• EXERCISE INSTRUCTIONS:
1) In the fiction-writing essay, what reasons does the writer give for rarely offering advice on writing fiction?
2) Shorten the paragraph of the fiction-writing essay that opens "Donald Maass, a New York literary agent", keeping its main facts.
3) Carry on the fiction-writing essay from its final sentence.
====== SELECTION ======
M.L. Bushman

Writer

So, You Wanna Write Fiction

Elijah 9 CanofWorms 450x600Just do it.

 

I don’t give out much advice on writing–anything–but especially fiction. There’s a few reasons for that.

 

First of all, there’s enough advice out there in book form to keep you reading (and procrastinating) for the next ten years. Little of it written by any author I respect or even know, most of it designed to separate the clueless from their dollars.

 

Those who can’t do, think they can teach. Remember that. It’s true.

 

Secondly, all those writers’ groups out there each have their own special pond, where their fish circle at the same level. Forever. What these groups don’t tell you, and may not even know, is that none of the successful authors are circling a pond, any pond, but especially a “writer” pond. None of these are, or were, content to stay at the same level forever. These writers are “showing” you versus a herd of unknown morons “telling” you that if you really want to be a writer, you have to head upstream. Alone.

 

If you’re content to circle a pond, any pond, you’re probably as far as you’re going to go. Being a writer is not a destination or even a designation, it’s a long hard journey through a personal Hell that never ends until you die. If this is, indeed, your line of work.

 

Donald Maass, a New York literary agent of some past repute, as well as a fiction author in his own right, said this (and I paraphrase because I’m too damn lazy this morning to search for the exact quote): the lights don’t come on until you’ve written your first million words. Yes, he meant million. And he’s absolutely right. In fact, for some of the more challenged wannabe’s out there, a million won’t be nearly enough. Hell, if all you’ve got is one book in you, you won’t get near a million words and this ain’t your line of work. So write it, and keep circling your pond. Please. You’ll probably be very content.

 

The devil is in the details, especially with fiction. I can’t stress enough the importance of good research. I once studied the clime, flora and fauna of a certain setting for two days (two whole ten hour days) to write one descriptive paragraph, two sentences long. And I’ll do it again, in a heartbeat, whenever the need arises.
====== DATA EXTRACT ======
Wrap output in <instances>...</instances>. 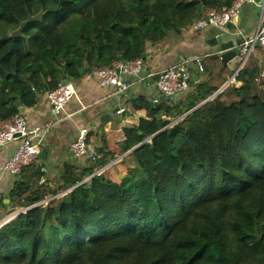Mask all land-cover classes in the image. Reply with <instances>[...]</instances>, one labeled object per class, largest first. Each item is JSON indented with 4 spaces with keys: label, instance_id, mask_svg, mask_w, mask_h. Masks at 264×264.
Wrapping results in <instances>:
<instances>
[{
    "label": "trees",
    "instance_id": "obj_1",
    "mask_svg": "<svg viewBox=\"0 0 264 264\" xmlns=\"http://www.w3.org/2000/svg\"><path fill=\"white\" fill-rule=\"evenodd\" d=\"M234 0H0V122L36 104L66 78L114 61L147 59L152 45L192 28L207 7ZM41 21L12 31L30 14ZM234 80L200 71L177 99L138 108L116 158L66 162L42 180L25 167L0 195V264H264V48ZM253 53V52H252ZM86 180V181H85ZM8 197L10 202H4ZM13 208V211H8Z\"/></svg>",
    "mask_w": 264,
    "mask_h": 264
},
{
    "label": "crops",
    "instance_id": "obj_2",
    "mask_svg": "<svg viewBox=\"0 0 264 264\" xmlns=\"http://www.w3.org/2000/svg\"><path fill=\"white\" fill-rule=\"evenodd\" d=\"M259 1L243 4L238 19L230 27L228 25L224 29L210 27L202 31L190 27L181 35H172L163 43L150 46L148 53L152 56H147L142 77L130 78V86L126 90L117 91L113 87L101 85L97 71L91 69L80 80L70 81L76 88V95L67 105V111L73 115L71 118L62 117L57 120L44 139L42 150H46L43 159L47 169L45 179L57 177L66 162L82 164L86 162L87 159L75 158L69 149V143L75 137L78 127H88V142L94 150L105 148L107 151L116 153L115 159L97 171L107 170L113 180L121 179L127 172V166L122 160L127 153L118 154L120 142L125 140L127 128L137 126L141 118L148 117L147 109L138 108L137 104L142 97L148 98L152 103L151 99L156 94V86L151 73L185 62L188 63L196 80L200 76V64H207V69H219L221 64L213 56H219L220 49L211 47L207 39L221 32H225L227 38L232 39L238 35L241 26L244 29V38L254 36L260 24ZM196 59L200 62L197 63ZM222 64L227 68L223 75H228L232 71L231 68L223 62ZM122 107L125 110L119 113L118 110ZM22 109L21 112L27 117L31 126L52 117L46 93L36 104L22 107ZM15 147L14 143L0 147V195H7L18 178L4 171L3 168L5 160ZM4 202L8 203L10 199L4 198ZM2 210L0 205V212ZM8 211H13V208H9Z\"/></svg>",
    "mask_w": 264,
    "mask_h": 264
},
{
    "label": "built area",
    "instance_id": "obj_3",
    "mask_svg": "<svg viewBox=\"0 0 264 264\" xmlns=\"http://www.w3.org/2000/svg\"><path fill=\"white\" fill-rule=\"evenodd\" d=\"M254 2L256 0H234L231 6L207 7L203 12V16L193 22L192 29L197 31L210 27L224 29L226 25L236 20L243 4ZM258 43H261L264 48V26L261 22L254 36L243 37L238 49L239 62L236 63L233 75L228 79L224 87H227L234 80L235 75L247 64ZM147 54L149 57L152 56L150 53ZM196 61L197 63L200 62L199 59H196ZM145 62L146 59L143 57L132 60L119 59L110 65L98 68L96 71L100 84L113 87L117 91L126 90L130 86V78L142 77ZM199 70H204L203 65H199ZM151 75L154 77L156 86V94L151 99L152 103H159L162 99H177L181 97L191 90L192 79H194L188 63L185 62L158 69ZM75 95L76 88L72 82H61L58 87L46 92L51 119L31 126L27 117L21 112L8 120L0 122V147L12 143L16 144L13 152L4 162V171L18 177L25 167L41 163L40 152L42 151L44 139L50 133L57 120L62 117H72L73 114L67 111V105ZM124 110L125 108L122 107L118 112L120 113ZM88 132V127H78L75 137L69 143V149L77 159L92 158L97 160L101 155L89 144ZM43 172L42 180H45L47 169L43 168ZM100 172L97 171L96 174ZM16 214H12L1 221L0 225L15 217Z\"/></svg>",
    "mask_w": 264,
    "mask_h": 264
},
{
    "label": "water",
    "instance_id": "obj_4",
    "mask_svg": "<svg viewBox=\"0 0 264 264\" xmlns=\"http://www.w3.org/2000/svg\"><path fill=\"white\" fill-rule=\"evenodd\" d=\"M259 6V10H260V22L261 24L264 26V0H260L258 3ZM44 12L40 11L39 13H37L36 15H29L25 20H22L19 24V26L14 29L11 33L12 36L14 37H23L26 39L28 45H29V37L25 36L23 34V28L31 22H36V21H41L42 17H43ZM238 19V17L236 18V20ZM235 20V21H236ZM232 23H229L228 26L230 27ZM240 32L238 33V35L232 39H228L225 32H221L216 36H213L209 39H207V43L211 46V47H218L219 50V57L221 59V61L225 64L228 65L231 70H234V65L239 62V55H238V50L237 48L239 47V45L241 44L242 40H243V33H244V29L241 26L240 27ZM70 81L69 78H66L65 80H63V83H68ZM225 87H222L220 91H222ZM23 109L21 108V111ZM147 140H145L144 142L140 143L139 145H137L136 147L130 149L127 154L131 153L132 151H134L136 148H138L139 146H141L142 144H144ZM46 155V150H42L40 152V158H41V163L43 162V159L45 158ZM86 181V180H85Z\"/></svg>",
    "mask_w": 264,
    "mask_h": 264
},
{
    "label": "rangeland",
    "instance_id": "obj_5",
    "mask_svg": "<svg viewBox=\"0 0 264 264\" xmlns=\"http://www.w3.org/2000/svg\"><path fill=\"white\" fill-rule=\"evenodd\" d=\"M262 56L263 55L259 49H255L251 54V58H257V59L259 58L260 60H262Z\"/></svg>",
    "mask_w": 264,
    "mask_h": 264
}]
</instances>
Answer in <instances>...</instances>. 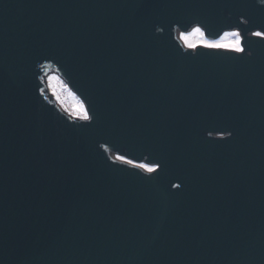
======
• EXERCISE RESULTS:
1) There is already enough advice in book form to keep a reader busy for ten years, little of it by authors the writer respects or knows, and most of it designed to take money from the clueless. Writers' groups also keep their members circling at the same level forever, while successful authors head upstream alone.

2) Donald Maass, a New York literary agent and fiction author, said (as paraphrased) that the lights don't come on until you've written your first million words. The writer agrees and adds that a million won't be enough for some. Anyone with only one book in them won't come close to that figure and should write it, keep circling their pond, and will probably be content.

3)
Then there’s all that advice floating around out there that you MUST get your manuscript edited by a “professional”. If that’s how you want to spend your fortune, go right ahead. On the other hand, you could learn to edit yourself, and write even better as a result. Hell, you could develop your own “voice” out of the deal and amaze all your friends, maybe even pick up a fan. You never know until you try.

 

You could also refuse to be afraid of those folk you’ve never heard of with books of advice, even fancy expensive courses to sell who loudly proclaim, along with every so-called “professional” editor that can’t write a kid’s tale, let alone a full novel, that no writer can edit themselves. That’s pure, unadulterated bullshit. Any writer can do anything he or she wants or needs to do. ANY WRITER. Fear is a great fucking sales tool. Just ask all the politicians–local, state and federal.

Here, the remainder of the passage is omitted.